Re: [PATCH v3 00/13] epoll: support pollable epoll from userspace

From: Jens Axboe
Date: Fri May 31 2019 - 12:58:15 EST


On 5/31/19 10:02 AM, Roman Penyaev wrote:
> On 2019-05-31 16:48, Jens Axboe wrote:
>> On 5/16/19 2:57 AM, Roman Penyaev wrote:
>>> Hi all,
>>>
>>> This is v3 which introduces pollable epoll from userspace.
>>>
>>> v3:
>>> - Measurements made, represented below.
>>>
>>> - Fix alignment for epoll_uitem structure on all 64-bit archs except
>>> x86-64. epoll_uitem should be always 16 bit, proper BUILD_BUG_ON
>>> is added. (Linus)
>>>
>>> - Check pollflags explicitly on 0 inside work callback, and do
>>> nothing
>>> if 0.
>>>
>>> v2:
>>> - No reallocations, the max number of items (thus size of the user
>>> ring)
>>> is specified by the caller.
>>>
>>> - Interface is simplified: -ENOSPC is returned on attempt to add a
>>> new
>>> epoll item if number is reached the max, nothing more.
>>>
>>> - Alloced pages are accounted using user->locked_vm and limited to
>>> RLIMIT_MEMLOCK value.
>>>
>>> - EPOLLONESHOT is handled.
>>>
>>> This series introduces pollable epoll from userspace, i.e. user
>>> creates
>>> epfd with a new EPOLL_USERPOLL flag, mmaps epoll descriptor, gets
>>> header
>>> and ring pointers and then consumes ready events from a ring, avoiding
>>> epoll_wait() call.
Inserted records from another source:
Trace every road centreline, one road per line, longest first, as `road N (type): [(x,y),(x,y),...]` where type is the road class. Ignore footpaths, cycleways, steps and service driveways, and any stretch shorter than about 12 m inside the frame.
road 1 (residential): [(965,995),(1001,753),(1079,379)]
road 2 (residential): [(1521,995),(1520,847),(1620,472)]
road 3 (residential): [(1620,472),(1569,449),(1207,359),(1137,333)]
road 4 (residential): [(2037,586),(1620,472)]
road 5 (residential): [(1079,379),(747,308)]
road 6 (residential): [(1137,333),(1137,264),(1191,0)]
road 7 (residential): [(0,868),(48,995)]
When ring is empty, user has to call epoll_wait()
>>> in order to wait for new events. epoll_wait() returns -ESTALE if user
>>> ring has events in the ring (kind of indication, that user has to
>>> consume
>>> events from the user ring first, I could not invent anything better
>>> than
>>> returning -ESTALE).
>>>
>>> For user header and user ring allocation I used vmalloc_user(). I
>>> found
>>> that it is much easy to reuse remap_vmalloc_range_partial() instead of
>>> dealing with page cache (like aio.c does). What is also nice is that
>>> virtual address is properly aligned on SHMLBA, thus there should not
>>> be
>>> any d-cache aliasing problems on archs with vivt or vipt caches.
>>
>> Why aren't we just adding support to io_uring for this instead? Then we
>> don't need yet another entirely new ring, that's is just a little
>> different from what we have.
>>
>> I haven't looked into the details of your implementation, just curious
>> if there's anything that makes using io_uring a non-starter for this
>> purpose?
>
> Afaict the main difference is that you do not need to recharge an fd
> (submit new poll request in terms of io_uring): once fd has been added
> to
> epoll with epoll_ctl() - we get events. When you have thousands of fds
> -
> that should matter.
>
> Also interesting question is how difficult to modify existing event
> loops
> in event libraries in order to support recharging (EPOLLONESHOT in terms
> of epoll).
>
> Maybe Azat who maintains libevent can shed light on this (currently I
> see
> that libevent does not support "EPOLLONESHOT" logic).

In terms of existing io_uring poll support, which is what I'm guessing
you're referring to, it is indeed just one-shot. But there's no reason
why we can't have it persist until explicitly canceled with POLL_REMOVE.

--
Jens Axboe